Micah Goodman’s guru is the late Rabbi Lord Jonathan Sacks whose work he believes he has carried on to the extent that he has extended his philosophy and paradigms.
JONATHAN SACKS.
Rabbi Sacks was a giant intellectually both in the Jewish world and the world generally. In a memorial service Prince Charles referred to him as a “Light Unto The Nations”. This Charles did in the company of four previous British Prime Ministers who had used Sacks as an advisor. Sacks’s paradigm changing work included “Not in God’s Name”, where he reinterpreted Genesis to show the brotherhood of three monotheistic religions. As Goodman has pointed out Sacks sought paradigm change which could be interpreted through his thirty books, his monumental Ted talks and his acceptance speech for The Templeton Prize which is awarded annually to a recipient, “… who harnesses the power of the sciences to explore the deepest questions of the universe and humankind’s place and purpose within it.”
Sacks, to the chagrin of many of his followers, avoided taking political positions. He did however have two cardinal viewpoints on Israel. There was no way he would comment on their politics per se. He believed Israel’s existence was crucial especially following the holocaust and particularly now in the light of the growth of anti semitism. With regard to the Israeli/Palestinian conflict he was committed to a two nations solution. The closest he came to approaching his political position vis a vis Israel was the limited extent that he broached the subject in an address to the Bar -Lian University “ on “The Contemporary Task of Judaism”
There are many pieces of Sacks’s philosophy that the new government reflects. Sacks stated at Bar - Lian till Israel included its minorities it could not really have a national mission. He re - emphasized that the Jewish Torah over thirty times enjoined the jews to “Love the Stranger” while only a few times stated “Love thy neighbor”. Empathy and respecting difference while all should join in the common cause of humanity was outlined in his book “Dignity of Difference”. In Bar Lian, as he developed more fully in his final book on “Morality”, he reflected on the current failure of society both in the loss of communities and the growing inequities between citizens.

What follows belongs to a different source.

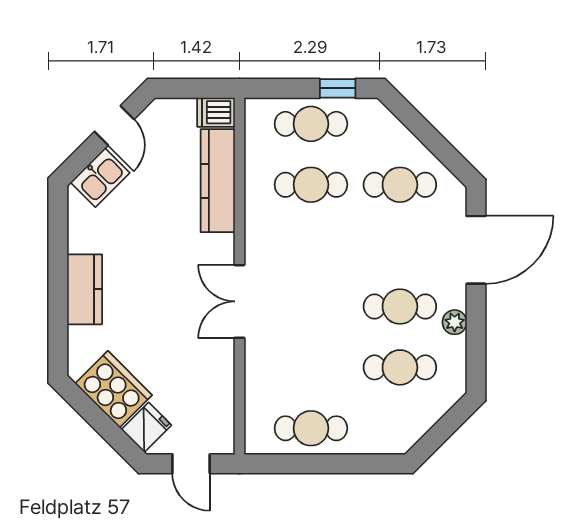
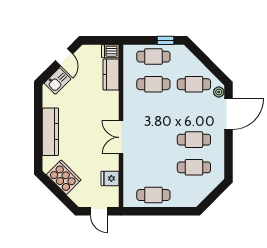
kitchen counter: (218, 181) -> (111, 75), width x0.67
kitchen counter: (85, 289) -> (50, 132), width x1.50
plant: (455, 322) -> (219, 92), moved
fridge: (146, 427) -> (110, 178), moved, turned -135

He argued that unfettered individuality in liberal democracy and free trade had left society without a soul.
The gist of Sack’s address in Bar - Lian was that Israeli universities and religious colleges were in a position to create a new political paradigm for society which combined the best features of liberal democracy, free trade, an ethical code of behavior and narrowing the gap radically between the have’s and the have nots. Sack’s fantasized that Israel might be a model for the world. While Goodman has certainly followed several of Sack’s precepts in his “out of the box” solution to the Palestinian crisis, this is a temporary solution. In addition no new political order has been established to ensure the paradigm Sacks called for. Whichever way the experiment is viewed the interplay between, Bennett, Goodman and Sacks makes for rare history.
AT THE END OF THE DAY
The new Israeli government is off to a great start and obviously all the participants are sticking to their objectives. There has to be a tremendous reserve of trust embodied in the whole exercise and the true test will be how it plays out. In addition the outcome is predicated on the belief that the Palestinians will agree to the unilateral decision of the Israelis, that the internal situation will improve between all groups in Israel and that the Iranian threat will simmer down.
Ultimately there has to be a resolution to the land issue, Hopefully the progress made by the new initiatives will help in this regard.